**SELECTED TEXT**.
-*-

Abhijeet Bhattacharya (born 30 October 1958), better known as Abhijeet, is a Bollywood playback singer. Abhijeet has sung 6034 songs in over 1000 films.

Personal life 
Abhijeet was born to a Kanpur-based Bengali businessman turned editor Dhirendranath Bhattacharya, and his wife Kamladevi Bhattacharya in Kanpur, Uttar Pradesh.

Career
Abhijeet left home after graduation from the Christ Church College in Kanpur for Mumbai in 1981 to pursue a career in singing in Bollywood. He has been influenced by the singer Kishore Kumar.

He has sung many Hindi songs. His songs include work from the film Baaghi, composed by Anand–Milind. The songs Ek Chanchal Shokh Hasina, Chandni Raat Hai and Har Kasam Se Badi Hai were featured in this movie. This was followed by several chartbusters from movies such as Khiladi and Shola Aur Shabnam, both of which were also box office hits. Then in 1994, he performed for movies such as Yeh Dillagi, Phool Aur Angaar, Anjaam, Raja Babu and Main Khiladi Tu Anari. In 1997, he won the Filmfare Best Playback Singer Award for the song Main Koi Aisi Geet Gaoon from Yes Boss. Other movies he sang in include Baadshah, Dilwale Dulhaniya Le Jayenge, Rakshak, Anjaam, Darr, Josh, Dhadkan, Raaz, Phir Bhi Dil Hai Hindustani, Khoobsurat, Khiladi, Tum Bin, Dillagi, Chalte Chalte, and Main Hoon Na among many others.

Abhijeet voiced a number of songs picturized on Shah Rukh Khan in his films which include but not limited to Asoka, Duplicate and Om Shanti Om. However, due to the disappointment of being listed last of the singers in the end credits of Main Hoon Na and again in Om Shanti Om, they parted ways. Abhijeet last sang for Shah Rukh Khan in the movie Billu Barber for the song Khudaya Khair which was their last collaboration. The song was not picturized because of Abhijeet's insistence on not filming his version of the song. Therefore, another version was created for picturization.

In May 2018, he has sung the title song of Bhaijaan Elo Re starring Dhallywood King Shakib Khan. After 5 years of self-imposed exile, in 2018 he came back with back to back chartbusters with Bengali Superstars. He sang the Title track of Bhaijaan Elo Re with Shakib Khan and Sujon Majhi Re from Hoichoi Unlimited with Dev. Also, he sang for new age Music Composer Vishal Mishra who composed the song Aye Zindagi where the music video featured Siddhant Gupta. Abhijeet also sang Joy Durga Maa composed by Jeet Ganguli which is a duet with Shaan. The video featured former Indian Cricket Captain Sourav Ganguly and Tollywood Star Mimi, Nusrat and Shubhasree. In May 2019, Abhijeet Released Chakde Fatte which is the Cricket World Cup Song for 2019. The song is well appreciated by listeners. Many of his iconic songs are now being remade by new age composers, such as Tan Tana Tan  for Judwaa 2 and Sheher Ki Ladki  for Khandaani Shafakhana. In 2020 his first released song came for the Movie Shukranu, a 70s feel like song "Khwaab hai ya haqeqaat" duet with Indian Idol fame Krishnakali Saha released from Zee Music Company. Currently in September 2021 Abhijeet is Judging 'Sangeet er Moha Juddho', a reality show airing on Colours Bangla Channel along with other judges like Jeet Ganguli, Ustad Rashid Khan and Lopamudra Mitra. His latest release in 2022 is a song from Film Super Dhamaal.com starring  Rajpal Yadav  released from Zee Music Company.

-*-

**Dataset items**.
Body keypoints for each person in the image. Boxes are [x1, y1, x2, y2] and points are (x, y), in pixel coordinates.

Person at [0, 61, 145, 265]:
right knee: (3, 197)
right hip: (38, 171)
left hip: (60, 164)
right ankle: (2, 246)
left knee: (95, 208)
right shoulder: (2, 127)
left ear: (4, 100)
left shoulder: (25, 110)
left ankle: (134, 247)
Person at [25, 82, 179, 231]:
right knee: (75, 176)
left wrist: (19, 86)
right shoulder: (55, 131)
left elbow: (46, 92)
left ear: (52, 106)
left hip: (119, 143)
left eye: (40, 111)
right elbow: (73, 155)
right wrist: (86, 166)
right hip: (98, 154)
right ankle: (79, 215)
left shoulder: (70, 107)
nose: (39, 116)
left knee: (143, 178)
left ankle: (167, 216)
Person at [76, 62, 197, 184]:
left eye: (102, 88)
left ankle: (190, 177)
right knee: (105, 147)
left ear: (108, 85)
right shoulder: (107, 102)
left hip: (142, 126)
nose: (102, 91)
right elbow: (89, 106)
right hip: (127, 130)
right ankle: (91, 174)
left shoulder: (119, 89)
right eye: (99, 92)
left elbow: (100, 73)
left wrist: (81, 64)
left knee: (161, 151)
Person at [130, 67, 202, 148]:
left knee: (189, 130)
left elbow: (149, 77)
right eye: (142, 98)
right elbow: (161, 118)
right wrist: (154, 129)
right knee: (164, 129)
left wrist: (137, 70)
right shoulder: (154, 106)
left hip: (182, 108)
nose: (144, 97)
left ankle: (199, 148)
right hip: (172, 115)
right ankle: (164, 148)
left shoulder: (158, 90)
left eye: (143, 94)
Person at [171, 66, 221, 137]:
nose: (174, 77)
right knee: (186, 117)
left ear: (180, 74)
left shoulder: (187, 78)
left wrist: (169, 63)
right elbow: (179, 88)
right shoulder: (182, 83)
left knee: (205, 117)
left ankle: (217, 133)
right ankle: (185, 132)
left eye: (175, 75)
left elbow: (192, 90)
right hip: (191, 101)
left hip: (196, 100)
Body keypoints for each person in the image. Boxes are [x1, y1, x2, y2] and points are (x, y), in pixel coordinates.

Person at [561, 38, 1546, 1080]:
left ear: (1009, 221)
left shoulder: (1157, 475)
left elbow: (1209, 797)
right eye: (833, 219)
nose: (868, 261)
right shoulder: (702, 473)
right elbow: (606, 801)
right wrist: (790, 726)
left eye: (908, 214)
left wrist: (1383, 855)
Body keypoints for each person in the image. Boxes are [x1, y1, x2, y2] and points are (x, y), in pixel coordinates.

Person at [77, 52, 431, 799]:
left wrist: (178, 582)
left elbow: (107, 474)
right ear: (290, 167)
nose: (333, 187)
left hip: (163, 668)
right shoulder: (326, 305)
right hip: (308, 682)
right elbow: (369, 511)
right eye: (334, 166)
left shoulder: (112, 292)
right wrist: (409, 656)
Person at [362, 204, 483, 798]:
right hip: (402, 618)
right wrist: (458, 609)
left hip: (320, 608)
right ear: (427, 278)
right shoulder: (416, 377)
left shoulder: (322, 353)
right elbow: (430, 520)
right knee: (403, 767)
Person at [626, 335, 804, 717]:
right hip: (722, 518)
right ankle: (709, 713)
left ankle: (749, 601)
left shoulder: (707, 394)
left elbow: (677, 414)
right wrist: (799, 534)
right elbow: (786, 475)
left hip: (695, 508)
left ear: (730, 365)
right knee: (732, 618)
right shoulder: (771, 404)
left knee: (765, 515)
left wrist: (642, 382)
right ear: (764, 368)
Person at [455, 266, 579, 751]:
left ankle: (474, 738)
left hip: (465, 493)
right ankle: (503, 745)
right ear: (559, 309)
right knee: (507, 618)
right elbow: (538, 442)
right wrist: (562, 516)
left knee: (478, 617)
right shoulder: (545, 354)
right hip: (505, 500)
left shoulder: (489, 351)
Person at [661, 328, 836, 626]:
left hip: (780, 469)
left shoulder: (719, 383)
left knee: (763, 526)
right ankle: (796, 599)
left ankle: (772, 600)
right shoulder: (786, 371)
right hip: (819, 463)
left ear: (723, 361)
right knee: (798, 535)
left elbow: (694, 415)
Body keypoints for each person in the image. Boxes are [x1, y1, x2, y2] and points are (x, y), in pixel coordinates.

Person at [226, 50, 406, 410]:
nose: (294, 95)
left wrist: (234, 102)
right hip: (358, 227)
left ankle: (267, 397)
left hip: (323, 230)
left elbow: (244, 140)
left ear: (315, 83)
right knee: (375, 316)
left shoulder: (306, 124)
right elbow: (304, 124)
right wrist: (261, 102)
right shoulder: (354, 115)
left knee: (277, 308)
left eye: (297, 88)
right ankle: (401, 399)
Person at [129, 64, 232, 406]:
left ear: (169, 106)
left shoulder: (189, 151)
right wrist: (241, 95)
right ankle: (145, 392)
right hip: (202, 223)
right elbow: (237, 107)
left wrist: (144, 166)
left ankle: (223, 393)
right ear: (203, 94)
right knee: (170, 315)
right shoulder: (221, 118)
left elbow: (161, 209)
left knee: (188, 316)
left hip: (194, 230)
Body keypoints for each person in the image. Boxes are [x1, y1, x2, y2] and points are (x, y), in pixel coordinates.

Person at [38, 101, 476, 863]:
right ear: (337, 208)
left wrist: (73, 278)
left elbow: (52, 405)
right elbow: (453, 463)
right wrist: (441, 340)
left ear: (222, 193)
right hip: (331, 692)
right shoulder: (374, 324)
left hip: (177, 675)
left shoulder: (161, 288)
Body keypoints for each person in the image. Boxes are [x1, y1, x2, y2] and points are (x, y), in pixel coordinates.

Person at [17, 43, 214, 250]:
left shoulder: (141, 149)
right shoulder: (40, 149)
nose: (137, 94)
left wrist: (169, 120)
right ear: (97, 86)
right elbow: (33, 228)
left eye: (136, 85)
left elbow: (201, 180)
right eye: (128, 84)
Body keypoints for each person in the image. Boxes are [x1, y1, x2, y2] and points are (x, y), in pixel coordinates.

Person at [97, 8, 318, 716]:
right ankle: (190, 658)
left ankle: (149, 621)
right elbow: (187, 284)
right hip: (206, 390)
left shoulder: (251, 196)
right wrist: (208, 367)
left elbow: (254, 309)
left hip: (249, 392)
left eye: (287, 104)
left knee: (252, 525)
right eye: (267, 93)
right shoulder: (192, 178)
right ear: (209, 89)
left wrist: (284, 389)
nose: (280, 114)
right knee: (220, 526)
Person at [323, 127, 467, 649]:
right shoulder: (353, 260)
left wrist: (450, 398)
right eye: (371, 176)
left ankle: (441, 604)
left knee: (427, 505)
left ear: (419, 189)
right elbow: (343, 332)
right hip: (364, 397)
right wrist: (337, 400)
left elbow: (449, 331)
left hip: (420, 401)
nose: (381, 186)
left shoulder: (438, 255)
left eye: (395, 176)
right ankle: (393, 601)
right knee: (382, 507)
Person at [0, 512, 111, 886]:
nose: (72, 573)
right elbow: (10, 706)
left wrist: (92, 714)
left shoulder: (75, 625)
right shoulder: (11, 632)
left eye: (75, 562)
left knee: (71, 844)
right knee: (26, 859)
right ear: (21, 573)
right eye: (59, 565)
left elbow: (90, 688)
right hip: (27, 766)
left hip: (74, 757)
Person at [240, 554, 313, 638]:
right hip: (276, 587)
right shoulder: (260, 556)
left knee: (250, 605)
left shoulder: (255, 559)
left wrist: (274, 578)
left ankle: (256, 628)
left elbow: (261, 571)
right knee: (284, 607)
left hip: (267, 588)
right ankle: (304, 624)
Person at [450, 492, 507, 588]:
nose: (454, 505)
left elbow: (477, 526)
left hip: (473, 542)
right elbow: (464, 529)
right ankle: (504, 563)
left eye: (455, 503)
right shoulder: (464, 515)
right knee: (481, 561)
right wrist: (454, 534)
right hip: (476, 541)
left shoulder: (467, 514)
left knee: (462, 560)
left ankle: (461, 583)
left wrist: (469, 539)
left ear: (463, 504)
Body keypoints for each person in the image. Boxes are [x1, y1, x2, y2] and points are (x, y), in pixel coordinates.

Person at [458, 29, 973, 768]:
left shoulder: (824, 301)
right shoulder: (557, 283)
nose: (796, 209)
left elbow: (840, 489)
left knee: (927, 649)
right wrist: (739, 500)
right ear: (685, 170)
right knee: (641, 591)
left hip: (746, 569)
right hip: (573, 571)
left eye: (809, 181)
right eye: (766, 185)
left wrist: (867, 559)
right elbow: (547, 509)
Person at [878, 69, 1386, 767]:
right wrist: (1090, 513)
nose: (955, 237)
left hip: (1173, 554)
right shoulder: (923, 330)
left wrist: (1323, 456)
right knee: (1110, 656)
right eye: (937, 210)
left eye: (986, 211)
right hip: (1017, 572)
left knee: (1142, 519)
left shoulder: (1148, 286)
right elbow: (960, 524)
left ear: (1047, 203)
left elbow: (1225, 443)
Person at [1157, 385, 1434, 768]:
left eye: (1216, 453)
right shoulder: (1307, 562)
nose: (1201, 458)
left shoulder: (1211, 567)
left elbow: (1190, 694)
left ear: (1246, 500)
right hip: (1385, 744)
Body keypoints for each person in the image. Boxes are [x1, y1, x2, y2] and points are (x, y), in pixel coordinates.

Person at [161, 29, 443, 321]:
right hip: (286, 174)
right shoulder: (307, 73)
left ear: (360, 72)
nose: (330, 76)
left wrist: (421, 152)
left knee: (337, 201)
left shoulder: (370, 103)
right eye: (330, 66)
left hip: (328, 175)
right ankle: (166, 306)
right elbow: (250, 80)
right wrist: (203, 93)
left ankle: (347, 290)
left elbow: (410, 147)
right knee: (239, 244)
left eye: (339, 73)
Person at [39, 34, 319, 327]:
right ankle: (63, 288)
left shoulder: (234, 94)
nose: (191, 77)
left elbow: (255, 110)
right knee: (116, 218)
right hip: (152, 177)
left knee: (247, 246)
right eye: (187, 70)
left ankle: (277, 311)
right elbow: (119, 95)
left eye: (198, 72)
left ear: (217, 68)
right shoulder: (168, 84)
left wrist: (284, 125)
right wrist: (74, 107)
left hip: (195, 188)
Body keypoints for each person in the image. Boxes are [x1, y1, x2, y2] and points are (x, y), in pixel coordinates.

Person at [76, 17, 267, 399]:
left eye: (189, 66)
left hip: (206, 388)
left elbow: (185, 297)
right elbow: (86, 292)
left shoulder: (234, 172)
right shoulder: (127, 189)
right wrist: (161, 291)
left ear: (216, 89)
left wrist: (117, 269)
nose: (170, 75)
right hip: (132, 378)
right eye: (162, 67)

-*-

**ACTIONS TO TAKE**.
1. In the text about the singer Abhijeet, which song won him the Filmfare Best Playback Singer Award in 1997?
2. Continue the text about the singer Abhijeet, picking up after its final sentence.

**OUTPUTS BY TASK**.
1. Main Koi Aisi Geet Gaoon, from the film Yes Boss.

2.
Non-Film Music:

Abhijeet has recorded many non-film pop music Albums. He released two albums, Main Deewana Hoon and Tapori No.1 in the early 1990s. Later he launched Aashiqui. He released a pop album, called Tere Bina in (2003). He got MTV Music Asia Award for that Album.

Social media presence
On 6 May 2015, when sessions court in Mumbai sentenced actor Salman Khan to five years in jail in connection with the 2002 hit-and-run case, Abhijeet came out in support of Salman by tweeting "Roads are meant for cars and dogs, not for people sleeping on them". This raised anger among several Twitter users as well as in popular media for making insensitive remarks as well as opening himself to criticism by members of media or others that Abhijeet is equating homeless people with dogs.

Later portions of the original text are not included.